Tran, who had been a struggling actor prior to landing the role of Rose Tico in The Last Jedi, was attacked by fans to the point where her character was diminished in The Rise of Skywalker and has been doing voice work and the series Sorry For Your Loss with Elizabeth Olsen since, but nothing to the level of Star Wars, and it seems unfair.(Tran is an INCREDIBLE actress and deserves more than what Star Wars gave to Rose Tico.)
Now, exceptions to the rule do exist. There have been actors who joined and already had a career. Those actors seemed to be fine after Star Wars, and some were even better for it, getting more high-profile roles because of it.
McGregor had a bit of a career prior to taking on the role of Obi-Wan. The year before, he starred in Velvet Goldmine and had been actively working since 1993, including his well-known role in Trainspotting. The 1999 release of Phantom Menace helped push McGregor into superstar status, but he was already on his way there.
So, his success wasn’t exactly a surprise, but fans did hype up his performance as Obi-Wan Kenobi so much that he’s getting his own spinoff series over 15 years later (which is deserved because he was one of the best parts of the prequels.)
Much like Ewan McGregor, there was already a career set in motion for Natalie Portman when she joined Star Wars as Padme in Phantom Menace. She was in Léon: The Professional and nominated for a Golden Globe in 1999 for Anywhere But Here, so her post-Star Wars success is not a surprise. But, much like the other “success” stories of the Star Wars cast, she was already known prior to her Star Wars work.
The exception to the “they already had a major career” rule is Harrison Ford.

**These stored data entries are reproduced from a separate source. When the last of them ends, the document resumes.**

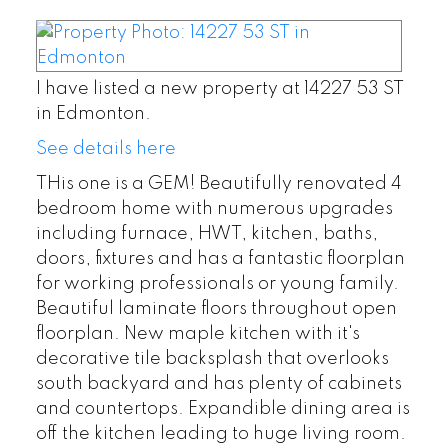
I have listed a new property at 14227 53 ST
in Edmonton.
See details here
THis one is a GEM! Beautifully renovated 4
bedroom home with numerous upgrades
including furnace, HWT, kitchen, baths,
doors, fixtures and has a fantastic floorplan
for working professionals or young family.
Beautiful laminate floors throughout open
floorplan. New maple kitchen with it's
decorative tile backsplash that overlooks
south backyard and has plenty of cabinets
and countertops. Expandible dining area is
off the kitchen leading to huge living room.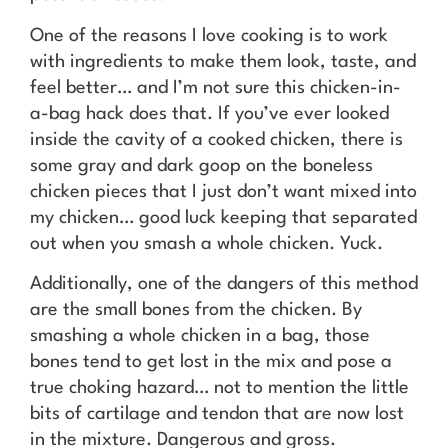
One of the reasons I love cooking is to work
with ingredients to make them look, taste, and
feel better… and I’m not sure this chicken-in-
a-bag hack does that. If you’ve ever looked
inside the cavity of a cooked chicken, there is
some gray and dark goop on the boneless
chicken pieces that I just don’t want mixed into
my chicken… good luck keeping that separated
out when you smash a whole chicken. Yuck.
Additionally, one of the dangers of this method
are the small bones from the chicken. By
smashing a whole chicken in a bag, those
bones tend to get lost in the mix and pose a
true choking hazard… not to mention the little
bits of cartilage and tendon that are now lost
in the mixture. Dangerous and gross.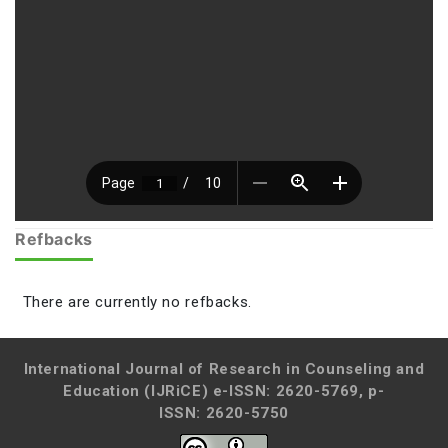
Refbacks
There are currently no refbacks.
International Journal of Research in Counseling and
Education (IJRiCE)
e-ISSN: 2620-5769, p-
ISSN: 2620-5750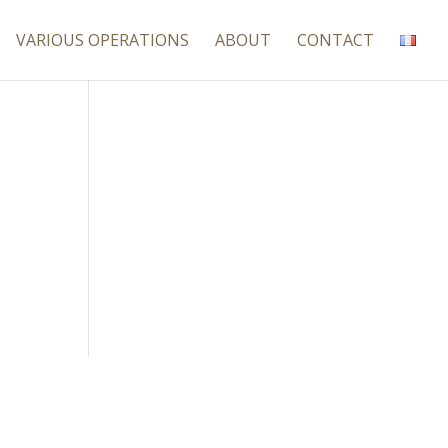
VARIOUS OPERATIONS
ABOUT
CONTACT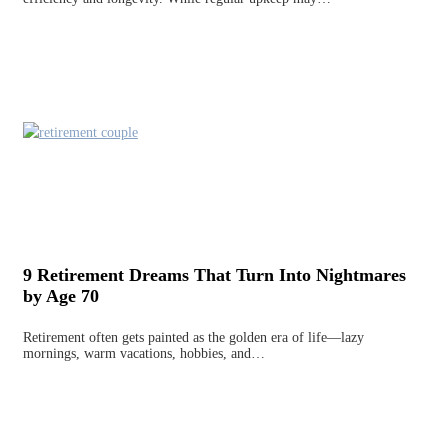
9 Retirement Dreams That Turn Into Nightmares
by Age 70
Retirement often gets painted as the golden era of life—lazy
mornings, warm vacations, hobbies, and…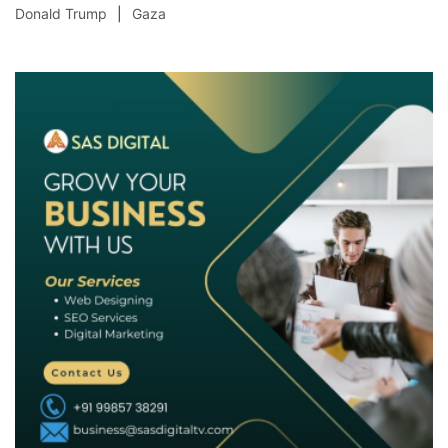
Donald Trump
Gaza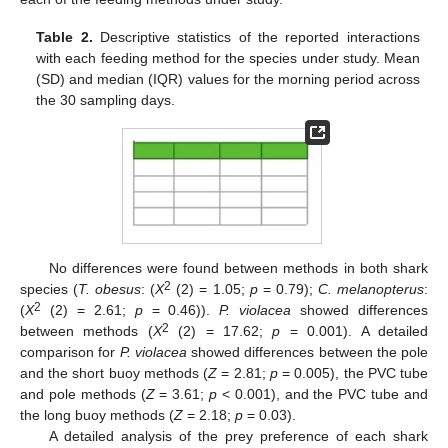
Table 2.
Descriptive statistics of the reported interactions
with each feeding method for the species under study. Mean
(SD) and median (IQR) values for the morning period across
the 30 sampling days.
No differences were found between methods in both shark
2
species (
T. obesus
: (
X
(2) = 1.05;
p
= 0.79);
C. melanopterus
:
2
(
X
(2) = 2.61;
p
= 0.46)).
P. violacea
showed differences
2
between methods (
X
(2) = 17.62;
p
= 0.001). A detailed
comparison for
P. violacea
showed differences between the pole
and the short buoy methods (
Z
= 2.81;
p
= 0.005), the PVC tube
and pole methods (
Z
= 3.61;
p
< 0.001), and the PVC tube and
the long buoy methods (
Z
= 2.18;
p
= 0.03).
A detailed analysis of the prey preference of each shark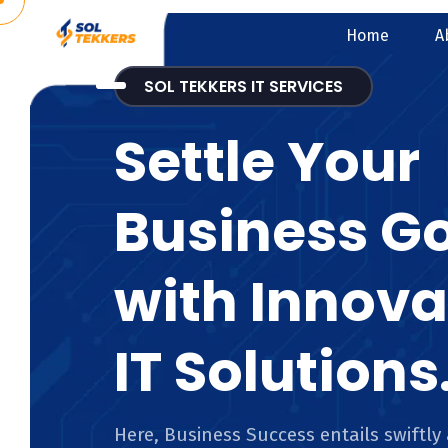
Home
A
SOL TEKKERS IT SERVICES
Settle Your
Business G
with Innova
IT Solutions
Here, Business Success entails swiftly 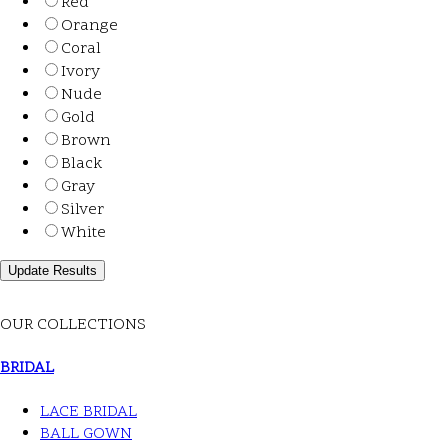
Red
Orange
Coral
Ivory
Nude
Gold
Brown
Black
Gray
Silver
White
OUR COLLECTIONS
BRIDAL
LACE BRIDAL
BALL GOWN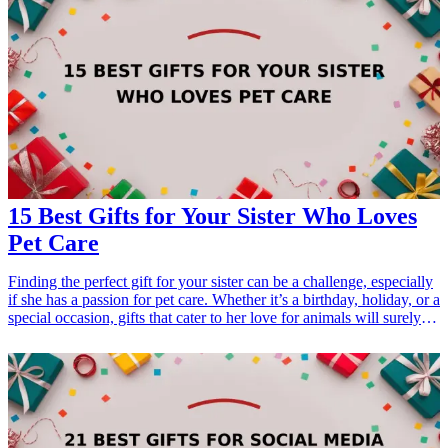
15 Best Gifts for Your Sister Who Loves
Pet Care
Finding the perfect gift for your sister can be a challenge, especially
if she has a passion for pet care. Whether it’s a birthday, holiday, or a
special occasion, gifts that cater to her love for animals will surely
make her smile. From thoughtful accessories to practical tools, these
gifts will resonate with her interests and show that you care. Here’s a
list of the 15 best gifts for your sister who loves pet care that you can
easily find online. <h3>Related Gift Guides</h3> <ul> <li><a
href="/best/21-personalized-gifts-for-dad-who-loves-cooking">21
Personalized Gifts for Dad Who Loves Cooking</a></li> <li><a
href="/best/7-stylish-gifts-for-dad-who-loves-fashion">7 Stylish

But, like Carrie Fisher used to say about him, he won the genetic lottery and instantly became a huge action star, and it was mainly due to George Lucas’ obsession with him. After Star Wars, Ford went on to play Indiana Jones and bring to life countless characters throughout the years, but was also on the older side of the cast. (Harrison Ford was 35 years old when A New Hope was released.)

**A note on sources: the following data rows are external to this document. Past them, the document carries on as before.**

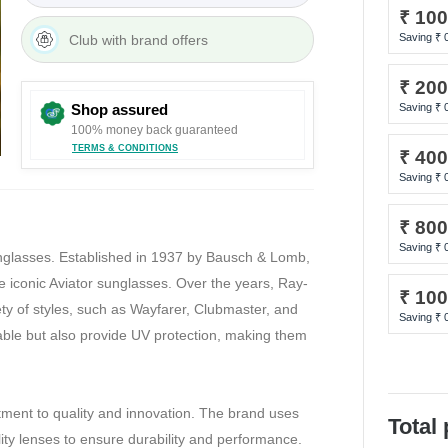
₹ 10
Saving ₹
Club with brand offers
₹ 20
Shop assured
Saving ₹
100% money back guaranteed
TERMS & CONDITIONS
₹ 40
Saving ₹
₹ 80
Saving ₹
unglasses. Established in 1937 by Bausch & Lomb,
 iconic Aviator sunglasses. Over the years, Ray-
₹ 10
ety of styles, such as Wayfarer, Clubmaster, and
Saving ₹
ble but also provide UV protection, making them
tment to quality and innovation. The brand uses
Total
lity lenses to ensure durability and performance.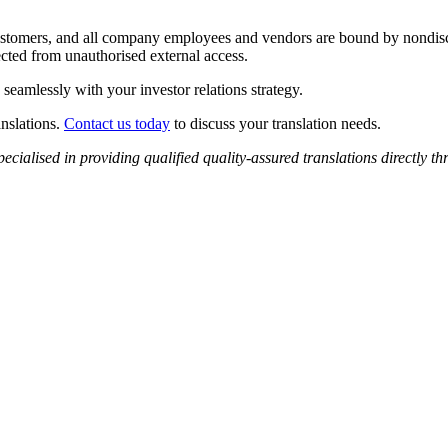
 customers, and all company employees and vendors are bound by nondisc
ected from unauthorised external access.
 seamlessly with your investor relations strategy.
anslations.
Contact us today
to discuss your translation needs.
pecialised in providing qualified
quality-assured
translations
directly th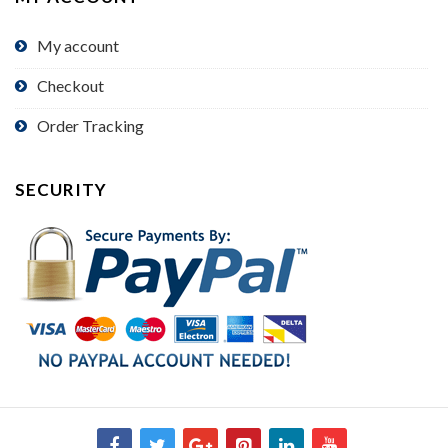
My account
Checkout
Order Tracking
SECURITY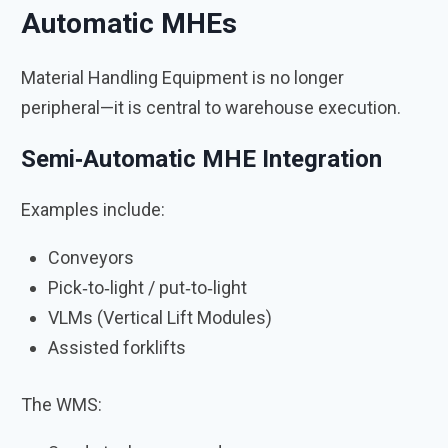
Automatic MHEs
Material Handling Equipment is no longer
peripheral—it is central to warehouse execution.
Semi‑Automatic MHE Integration
Examples include:
Conveyors
Pick‑to‑light / put‑to‑light
VLMs (Vertical Lift Modules)
Assisted forklifts
The WMS: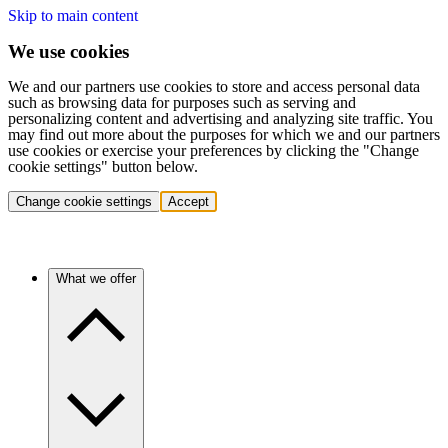
Skip to main content
We use cookies
We and our partners use cookies to store and access personal data
such as browsing data for purposes such as serving and
personalizing content and advertising and analyzing site traffic. You
may find out more about the purposes for which we and our partners
use cookies or exercise your preferences by clicking the "Change
cookie settings" button below.
Change cookie settings
Accept
What we offer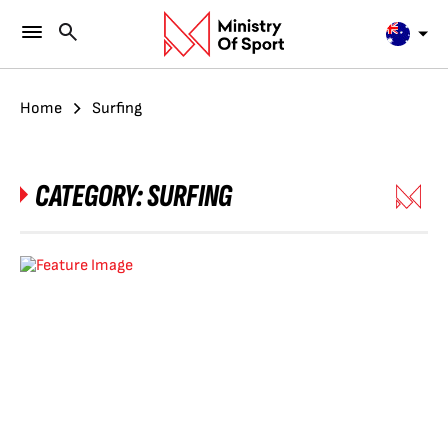
Home
Surfing
CATEGORY:
SURFING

While he’d been in acclaimed movies like The Conversation before Star Wars, he wasn’t the Harrison Ford we now all know and love, but still. He ended up becoming one of the biggest stars out there, and it did, essentially, boil down to his role as Han Solo.

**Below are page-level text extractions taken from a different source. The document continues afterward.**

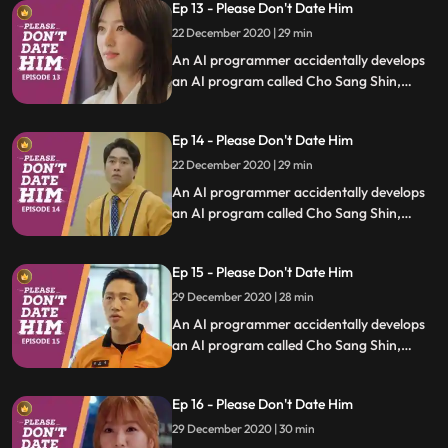
Ep 13 - Please Don't Date Him
relationships.
22 December 2020 | 29 min
An AI programmer accidentally develops
an AI program called Cho Sang Shin,
which will identify trashy humans, and she
uses it to save people who are in difficult
Ep 14 - Please Don't Date Him
relationships.
22 December 2020 | 29 min
An AI programmer accidentally develops
an AI program called Cho Sang Shin,
which will identify trashy humans, and she
uses it to save people who are in difficult
Ep 15 - Please Don't Date Him
relationships.
29 December 2020 | 28 min
An AI programmer accidentally develops
an AI program called Cho Sang Shin,
which will identify trashy humans, and she
uses it to save people who are in difficult
Ep 16 - Please Don't Date Him
relationships.
29 December 2020 | 30 min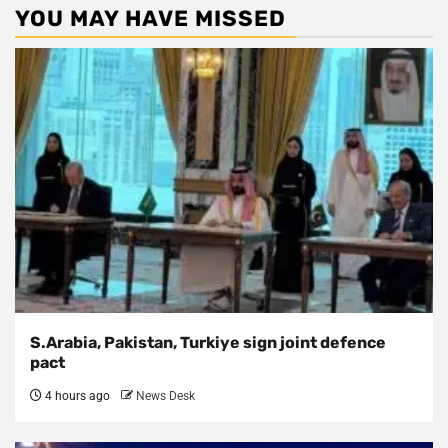
YOU MAY HAVE MISSED
S.Arabia, Pakistan, Turkiye sign joint defence
pact
4 hours ago
News Desk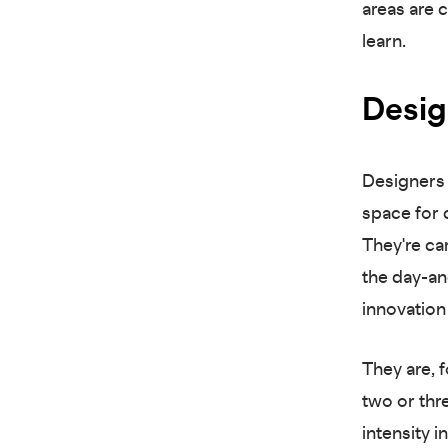
areas are c
learn.
Desig
Designers 
space for c
They're car
the day-an
innovation
They are, f
two or thr
intensity 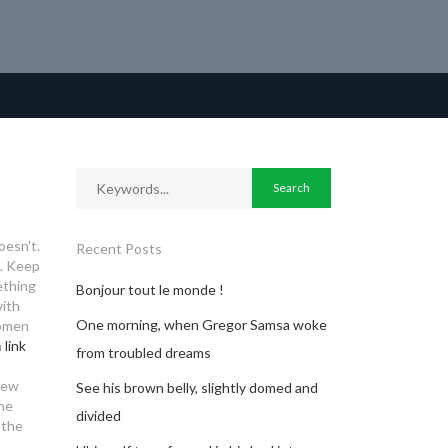
oesn't.
Recent Posts
s. Keep
ething
Bonjour tout le monde !
with
One morning, when Gregor Samsa woke
women
n
link
from troubled dreams
 few
See his brown belly, slightly domed and
The
divided
 the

Oscar Isaac’s success was also already in motion. Prior to joining Star Wars as Poe Dameron, he’d already been nominated for awards for his work in movies like Inside Llewyn Davis and had starred in Ex Machina and more. Continuing that caliber of work even after Star Wars just … felt like where Isaac was heading. I don’t think Star Wars hurt or helped his career, but it did give us our love of StormPilot, so … I’m forever grateful that he joined the franchise.
There were whispers of the love people had for Adam Driver before he took on Kylo Ren, mainly because of the HBO series Girls, but Star Wars did give him a larger platform and put him in the public eye more than the Lena Dunham show did. What works in Driver’s favor is that he’s incredibly talented and even brings a humanity to Kylo Ren that I don’t think that character would have had otherwise and so his success isn’t that surprising.
It’s more of Harrison Ford’s trajectory than anything else, but the difference (at least for me) is that I’m watching Driver take on that Harrison Ford level of work in real time instead of seeing it in retrospect. And Driver does deserve the work he gets; he’s absolutely incredible at what he does, but it is interesting to track where his career was prior to the start of his Star Wars journey.
This franchise can, in a lot of ways, change an actor’s life. But I think that this franchise also protects those who already have a bit of a career under their belt and continues to help them while sometimes leaving the formerly “unknown” performers in the dust. Overall, the franchise needs to do better in many ways but especially in how it protects its casts.